Originally published in March/April 2015 Encounter magazine.
At the W. Dale Clark main Omaha Public Library branch, people can check out books, use the Internet, take classes, and research government documents, along with a host of other collection-based activities. And in the Michael Phipps Gallery, they can also view artwork by a wide-range of Omaha artists whose work is by turns beautiful, challenging, provocative, and always engaging.
While the gallery has long offered exhibitions, they haven’t had the same high profile as the library’s other offerings—until, that is, Alex Priest, a 27-year-old independent curator, volunteered his services.
Despite having curated exhibitions featuring works by such famed artists as Josef Albers, Grant Wood, and Robert Rauschenberg, Priest is committed to making the general public feel comfortable viewing them, whether those pieces are traditional landscapes or avant-garde installations. “As a curator, I’m not asking people to spend two hours looking at art work, just two seconds more than usual so they can look a little closer,” he emphasized.
Inspired by the way his public library’s offerings influenced and inspired him while growing up in Iowa, Priest wanted to give back by volunteering his services to the Michael Phipps Gallery.

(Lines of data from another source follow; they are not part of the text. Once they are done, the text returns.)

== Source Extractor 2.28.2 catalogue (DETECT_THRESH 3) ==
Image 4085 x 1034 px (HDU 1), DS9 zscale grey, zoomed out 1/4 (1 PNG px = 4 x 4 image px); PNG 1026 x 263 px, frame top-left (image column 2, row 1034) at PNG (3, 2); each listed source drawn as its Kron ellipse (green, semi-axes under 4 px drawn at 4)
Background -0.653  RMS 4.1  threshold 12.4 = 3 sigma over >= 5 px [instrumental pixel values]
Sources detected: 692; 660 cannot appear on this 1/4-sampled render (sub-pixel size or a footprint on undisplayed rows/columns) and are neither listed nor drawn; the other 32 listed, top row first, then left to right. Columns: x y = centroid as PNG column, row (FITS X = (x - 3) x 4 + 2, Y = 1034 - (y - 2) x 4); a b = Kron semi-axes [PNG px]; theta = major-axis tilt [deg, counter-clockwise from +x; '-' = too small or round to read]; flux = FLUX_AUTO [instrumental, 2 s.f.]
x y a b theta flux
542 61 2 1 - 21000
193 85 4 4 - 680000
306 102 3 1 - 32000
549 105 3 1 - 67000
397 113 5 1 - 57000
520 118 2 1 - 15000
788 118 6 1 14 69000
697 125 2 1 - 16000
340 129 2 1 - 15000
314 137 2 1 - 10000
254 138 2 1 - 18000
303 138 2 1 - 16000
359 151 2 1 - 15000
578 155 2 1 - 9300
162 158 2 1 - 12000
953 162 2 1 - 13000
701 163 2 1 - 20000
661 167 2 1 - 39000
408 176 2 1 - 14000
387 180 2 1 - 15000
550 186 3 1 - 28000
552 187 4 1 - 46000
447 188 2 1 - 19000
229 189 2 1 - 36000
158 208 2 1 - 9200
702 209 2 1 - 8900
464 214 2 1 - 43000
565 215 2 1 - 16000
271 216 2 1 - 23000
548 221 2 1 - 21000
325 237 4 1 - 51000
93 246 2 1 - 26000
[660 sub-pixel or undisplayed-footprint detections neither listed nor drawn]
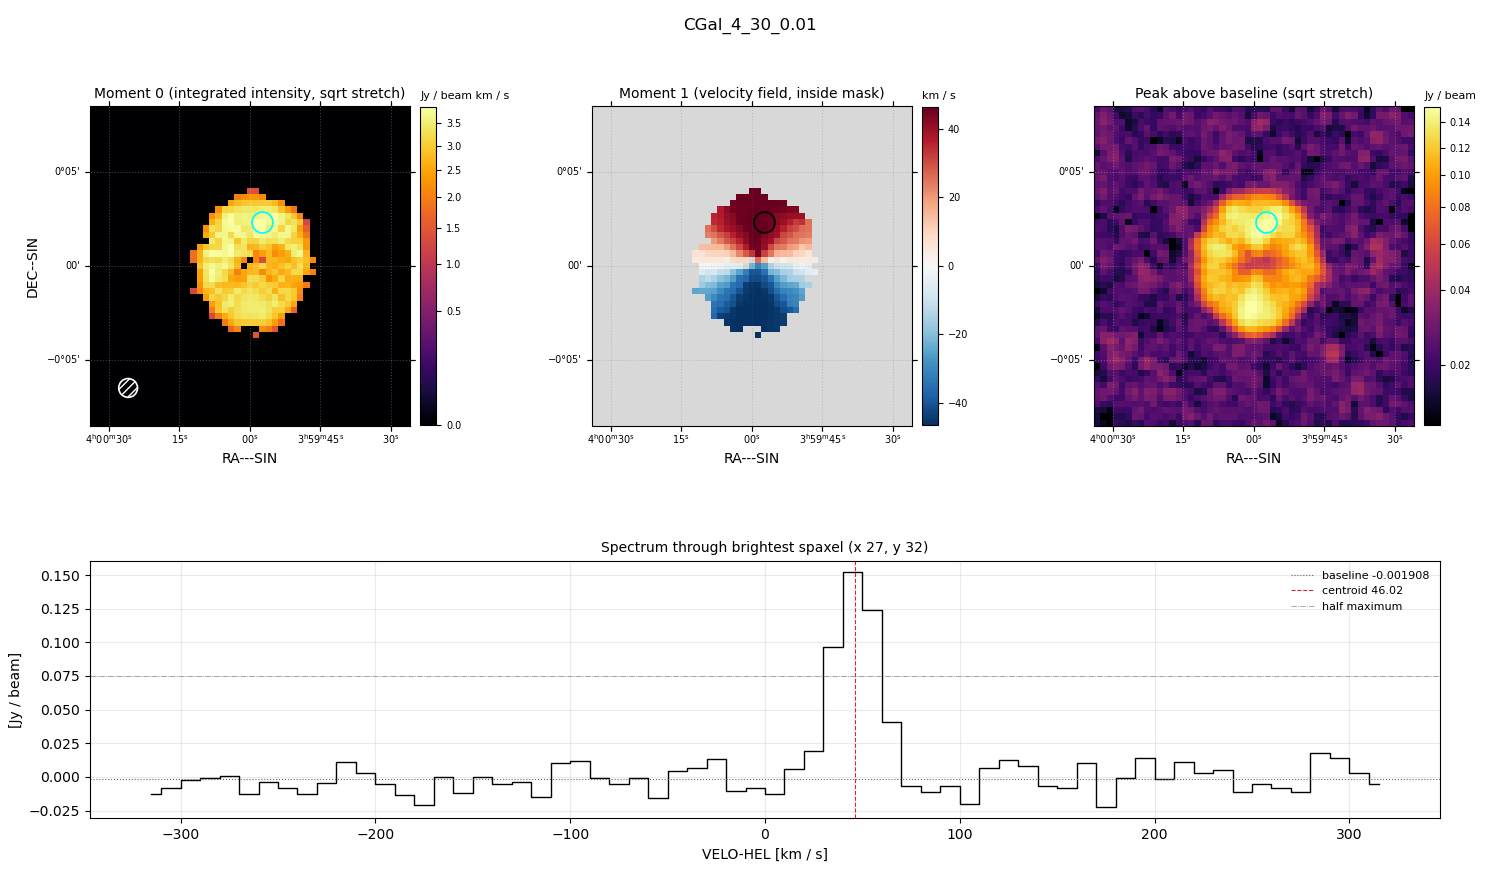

One of his primary goals was to make the space an integral part of the library, not a separate area unto itself. “To me the library is about accessing information in a broad context,” Priest explained. “It’s so important for aggregating information. What I really wanted to do is make the gallery another place to do that.”
To that end, the library added comfortable seating, reading tables, and warm lighting to encourage people to spend time in the space, irrespective if they’re reading a good book, having quiet conversations, or simply viewing the artworks. “This provides a link between the gallery and the library,” Priest said.
The exhibitions, of course, have played a key role in that link. Last July’s Social Studies by artist Laura Carlson served as both an exhibition as well as a platform for collaborative dialogue workshops with the public. It was the kind of exhibition that couldn’t have taken place in a traditional gallery setting, but one that meshed perfectly with the library and its public programming.
Patrons have responded enthusiastically. “Alex has changed the whole feel, and people are noticing,” said Linda Trout, the library’s community outreach and partnership manager. “It’s so exciting. It’s a better atmosphere for reading, talking and visiting. People love the ability to go, sit, and enjoy the space.”
For Priest, this means his curating has been a success. “This is a huge gallery in a major public space,” he noted. “This is a way to access the assets of the library and a way to facilitate dialogues through art.”